* WHAT TO DO *
Transcribe the listing below only from the line with "643 359 63781" up to and including the line with "276 134 18238".

* SOURCE DATA *
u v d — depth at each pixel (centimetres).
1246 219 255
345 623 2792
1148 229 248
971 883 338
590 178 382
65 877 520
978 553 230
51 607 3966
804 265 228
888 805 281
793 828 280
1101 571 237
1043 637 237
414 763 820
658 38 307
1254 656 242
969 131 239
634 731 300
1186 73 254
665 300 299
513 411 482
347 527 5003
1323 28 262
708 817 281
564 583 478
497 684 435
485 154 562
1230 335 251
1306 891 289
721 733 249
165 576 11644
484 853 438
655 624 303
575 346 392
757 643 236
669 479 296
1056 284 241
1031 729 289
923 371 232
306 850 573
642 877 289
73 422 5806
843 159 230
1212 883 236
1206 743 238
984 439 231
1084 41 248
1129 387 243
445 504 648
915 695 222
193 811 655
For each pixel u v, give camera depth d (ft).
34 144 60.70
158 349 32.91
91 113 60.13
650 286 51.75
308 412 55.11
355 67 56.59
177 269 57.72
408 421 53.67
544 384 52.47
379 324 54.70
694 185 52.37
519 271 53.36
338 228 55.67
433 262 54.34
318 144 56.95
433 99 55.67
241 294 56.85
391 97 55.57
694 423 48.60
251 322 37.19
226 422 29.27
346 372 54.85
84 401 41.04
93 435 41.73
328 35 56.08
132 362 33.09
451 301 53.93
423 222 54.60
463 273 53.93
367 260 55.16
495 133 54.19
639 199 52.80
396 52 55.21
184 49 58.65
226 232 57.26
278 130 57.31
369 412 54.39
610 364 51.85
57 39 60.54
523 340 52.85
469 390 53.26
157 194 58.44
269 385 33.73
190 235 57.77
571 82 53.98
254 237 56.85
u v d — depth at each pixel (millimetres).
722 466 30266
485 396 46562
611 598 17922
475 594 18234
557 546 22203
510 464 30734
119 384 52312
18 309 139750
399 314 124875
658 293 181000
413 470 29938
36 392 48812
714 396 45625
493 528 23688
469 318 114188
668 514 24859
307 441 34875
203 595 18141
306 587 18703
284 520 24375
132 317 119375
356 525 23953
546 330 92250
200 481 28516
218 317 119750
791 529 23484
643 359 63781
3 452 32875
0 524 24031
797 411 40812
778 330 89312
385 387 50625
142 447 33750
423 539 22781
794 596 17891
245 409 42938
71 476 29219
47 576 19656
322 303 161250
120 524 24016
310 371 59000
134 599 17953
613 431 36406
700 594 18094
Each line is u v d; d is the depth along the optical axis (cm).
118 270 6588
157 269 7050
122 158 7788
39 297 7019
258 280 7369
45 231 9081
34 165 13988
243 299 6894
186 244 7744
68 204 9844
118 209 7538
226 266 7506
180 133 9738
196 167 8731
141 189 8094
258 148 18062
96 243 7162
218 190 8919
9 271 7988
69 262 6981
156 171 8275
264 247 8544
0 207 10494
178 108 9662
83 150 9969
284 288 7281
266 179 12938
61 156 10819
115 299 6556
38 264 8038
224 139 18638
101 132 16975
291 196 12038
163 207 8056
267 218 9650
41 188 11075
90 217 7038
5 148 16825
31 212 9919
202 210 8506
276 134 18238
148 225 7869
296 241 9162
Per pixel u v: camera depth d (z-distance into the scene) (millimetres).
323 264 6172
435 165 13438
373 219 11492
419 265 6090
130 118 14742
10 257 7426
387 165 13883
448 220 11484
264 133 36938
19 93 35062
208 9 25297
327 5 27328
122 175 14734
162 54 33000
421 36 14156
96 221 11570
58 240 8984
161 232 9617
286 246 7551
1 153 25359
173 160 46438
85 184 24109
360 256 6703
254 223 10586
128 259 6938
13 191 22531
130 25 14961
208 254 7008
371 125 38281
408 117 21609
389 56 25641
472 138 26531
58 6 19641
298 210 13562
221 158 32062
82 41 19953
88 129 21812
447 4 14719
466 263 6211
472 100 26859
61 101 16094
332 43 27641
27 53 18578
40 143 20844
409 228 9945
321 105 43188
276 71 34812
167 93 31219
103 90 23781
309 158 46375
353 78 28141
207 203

* SOLUTION *
643 359 63781
3 452 32875
0 524 24031
797 411 40812
778 330 89312
385 387 50625
142 447 33750
423 539 22781
794 596 17891
245 409 42938
71 476 29219
47 576 19656
322 303 161250
120 524 24016
310 371 59000
134 599 17953
613 431 36406
700 594 18094
Each line is u v d; d is the depth along the optical axis (cm).
118 270 6588
157 269 7050
122 158 7788
39 297 7019
258 280 7369
45 231 9081
34 165 13988
243 299 6894
186 244 7744
68 204 9844
118 209 7538
226 266 7506
180 133 9738
196 167 8731
141 189 8094
258 148 18062
96 243 7162
218 190 8919
9 271 7988
69 262 6981
156 171 8275
264 247 8544
0 207 10494
178 108 9662
83 150 9969
284 288 7281
266 179 12938
61 156 10819
115 299 6556
38 264 8038
224 139 18638
101 132 16975
291 196 12038
163 207 8056
267 218 9650
41 188 11075
90 217 7038
5 148 16825
31 212 9919
202 210 8506
276 134 18238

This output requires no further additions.